The latest version of Firefox (54) has brought an amazing technology called Electrolysis (“E10s” for short) to the fore.
Basically what E10s does is it splits the workload of Firefox into multiple processes which in turn can be handled by your hardware’s multiple cores. Preferably these processes are handled simultaneously (depends on the number of cores), thus producing overall faster performance.
But E10s advantages doesn’t merely ends up with performance gains, it also has significant implications in terms of security and stability, as explained in – How to Fix Firefox Video Playback issues – for example.
To utilize Firefox’s new E10s technology in the best possible way, it’s important that you’ll understand the basic principle behind it.
As mentioned earlier, E10s splits Firefox’s workload into multiple processes, initially (starting with Firefox V. 48) the split was applied only to the user interface (UI) and content, meaning one process was running the UI (that frame holding all of Firefox buttons – back, home, address bar, etc) and another process running the content (the part inside that frame showing the website you’re on).
However, starting with the current version (54) Firefox now defaults to using up to 4 separate processes for content, meaning one for the UI and the rest for the content in a way that each tab you open will now be run by a different process, and if you have more than four tabs opened then these additional tabs will be assigned to existing processes (see image below).
In this way Firefox team asserts that the browser can be both speed-wise and memory-wise, as each process you run takes more of you computers memory (RAM) leaving less room for other applications to run.
Firefox team also claims that 4 is the “just right” spot balancing between the need for speed and staying light on resources unlike Chrome for instance which starts a different process for each tab you open, thus more likely ending up being a resource hog.
Yet here’s the thing, the “just right” spot isn’t quite the same for everyone, and in fact, it’s also likely that your Firefox doesn’t really utilizes E10s capabilities in the most optimized way.
So how do you take advantage of E10s then?
Utilize E10s For Best Performance
1. First, make sure you know how many cores your computer has, open up your Task Manager program and switch to the Performance tab where you could see the number of cores.
Tip: use the Task Manager Processes tab to see how many processes of Firefox are currently running.

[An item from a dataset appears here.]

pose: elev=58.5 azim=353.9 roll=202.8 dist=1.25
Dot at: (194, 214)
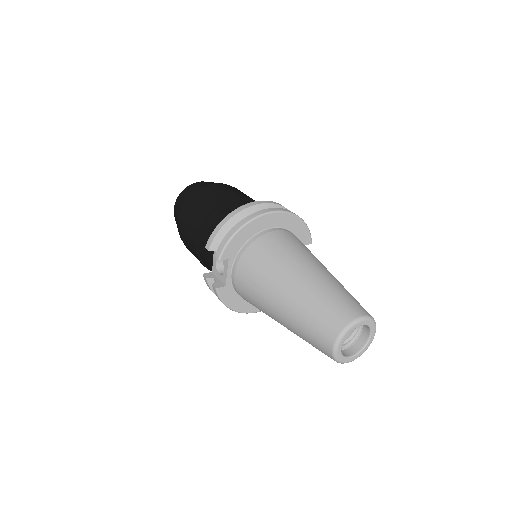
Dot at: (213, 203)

In my case (example below) you can see there’s one Firefox instance (the UI process) and 3 Web instances (the content processes).
2. Next, launch Firefox, enter about:config in the address bar [enter] click I accept the risk! button and enter the term: dom.ipc.processCount in the search bar.
3. Double click the setting to change its value, for best performance enter the number of cores your computer have minus 1 (as this setting doesn’t include the UI process and plugin container).
Anything beyond the number of cores means that these process won’t be able to execute code simultaneously with the rest of the processes and their tasks will be scheduled by the operating system.
Anything less means you won’t be realizing your hardware to its fullest potential.
Although usually not necessary, you may restart Firefox to see that it will now launch the same number of Web instances as you’ve set in the corresponding setting.